Голос аббата утратил оттенок жестокости. Жюльен, к своему великому стыду, почувствовал, что у него выступают слезы; он сгорал от желания броситься в объятия своего друга и не мог удержаться, чтобы не сказать ему, стараясь показаться как можно мужественнее:

— Мой отец ненавидел меня с самой колыбели; это было одним из самых больших несчастий для меня; но я более не стану жаловаться на судьбу, потому что в вас я нашел отца.

— Ну хорошо, — проговорил аббат в замешательстве и вслед за тем вернулся к своей роли ректора семинарии. — Никогда не следует говорить «судьба», дитя мое, всегда говорите «Провидение».

Карета остановилась; кучер приподнял бронзовый молоток у тяжелой двери; это был особняк де Ла Моля, и, чтобы прохожие не могли в этом усомниться, слова эти красовались на черной мраморной доске над входной дверью.

Такая аффектация не понравилась Жюльену. «Они так боятся якобинцев! За каждой изгородью им чудится Робеспьер с его тележкой, — это иногда бывает до смерти смешно, а в то же время они пишут на стенах дома свои имена, чтобы в случае мятежа чернь нашла бы и разграбила их!» Он сообщил свою мысль аббату Пирару.

— О бедное дитя, вы очень скоро станете моим викарием. Какая ужасная мысль появилась у вас!

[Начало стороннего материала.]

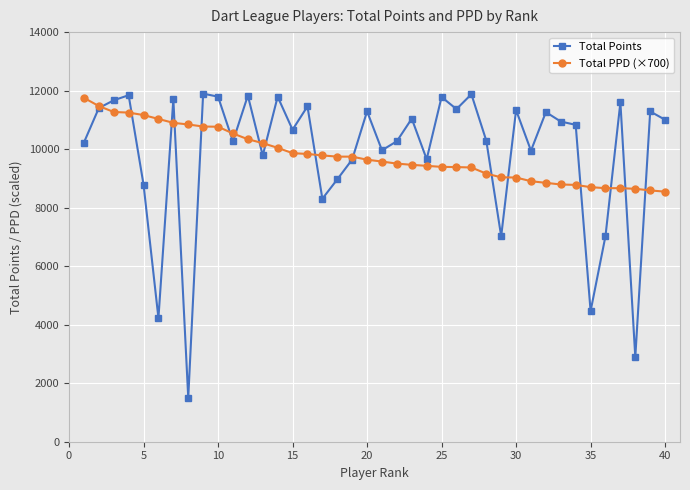

Rank the series by their maximum value, from highest to lowest.

Total Points, Total PPD (×700)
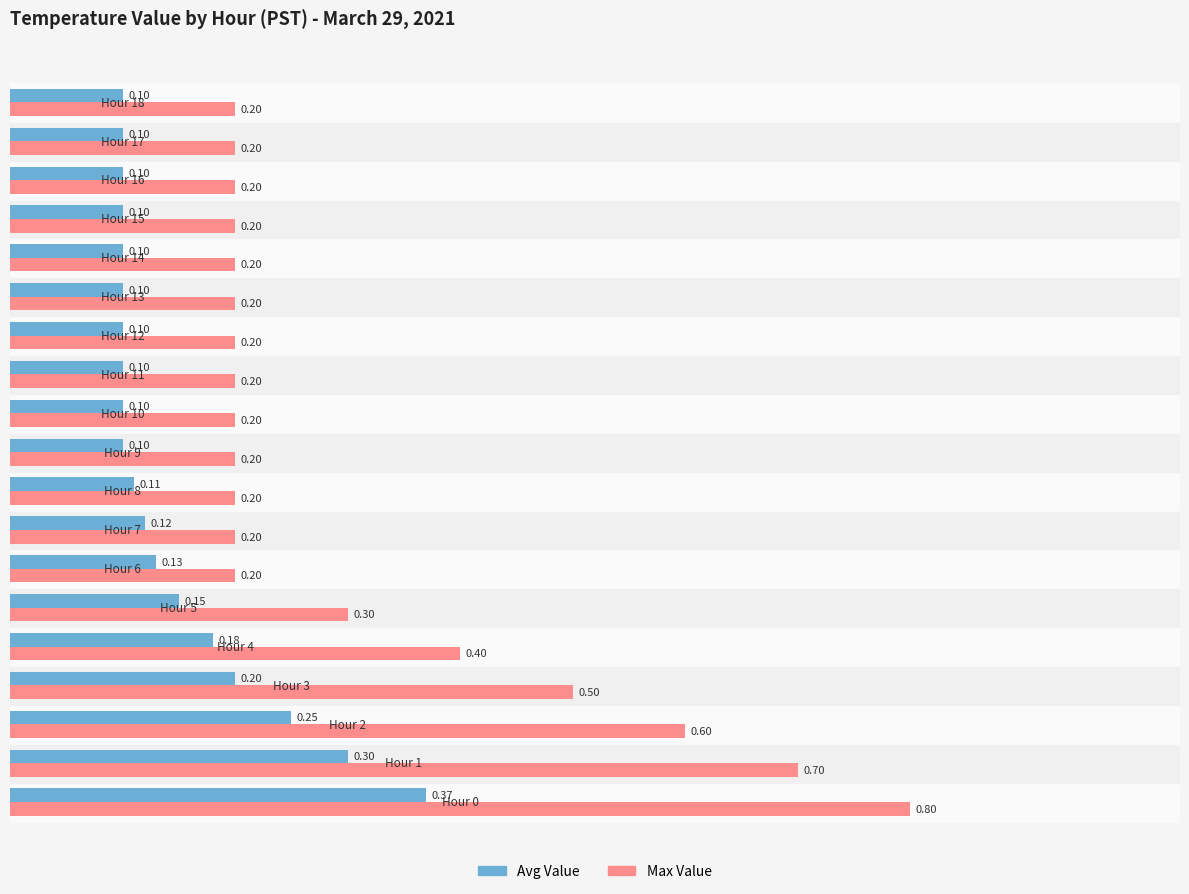

List the series in order of their peak value, highest first.

Max Value, Avg Value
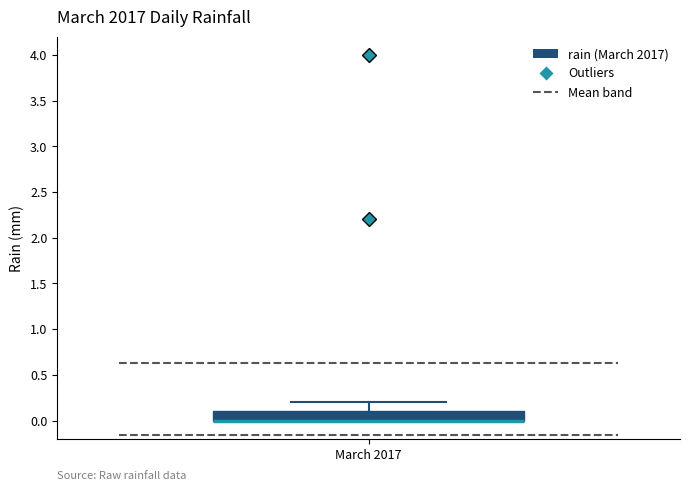

Read this box plot against the y-axis: the position of the median line, the range covered by the box, and the ends of both whiskers. The values are not printed on the chart, so give them approximately, as read against the axis.

median 0.0 (drawn on the box's lower edge), box 0.0 to 0.1, whiskers 0.0 to 0.2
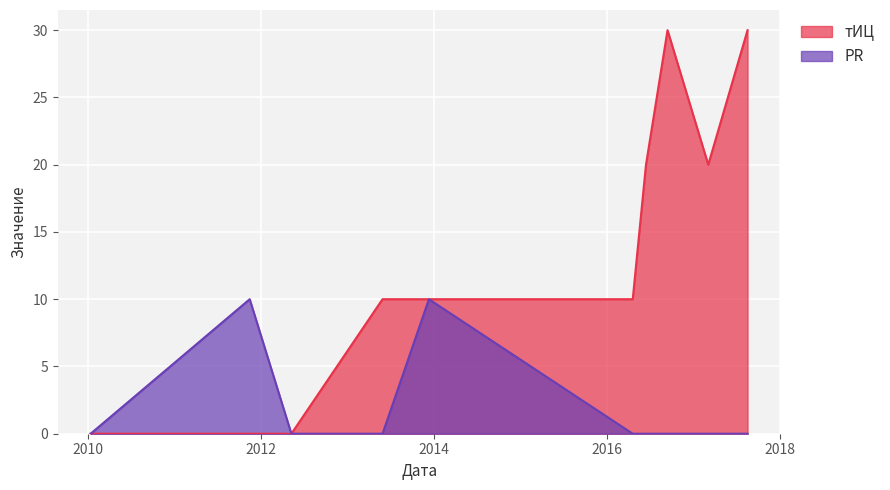

What position from the right is 2016-04-19?

5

— Я нахожу, что нет ничего проще, — возразил Жюльен.

Важность привратника и в особенности чистота двора привели Жюльена в восхищение. Солнце ярко сияло.

— Какая великолепная архитектура, — заметил он своему другу.

Это был один из особняков с плоскими фасадами, понастроенных в Сен-Жерменском предместье незадолго до смерти Вольтера. Никогда еще мода и красота не были так далеки друг от друга.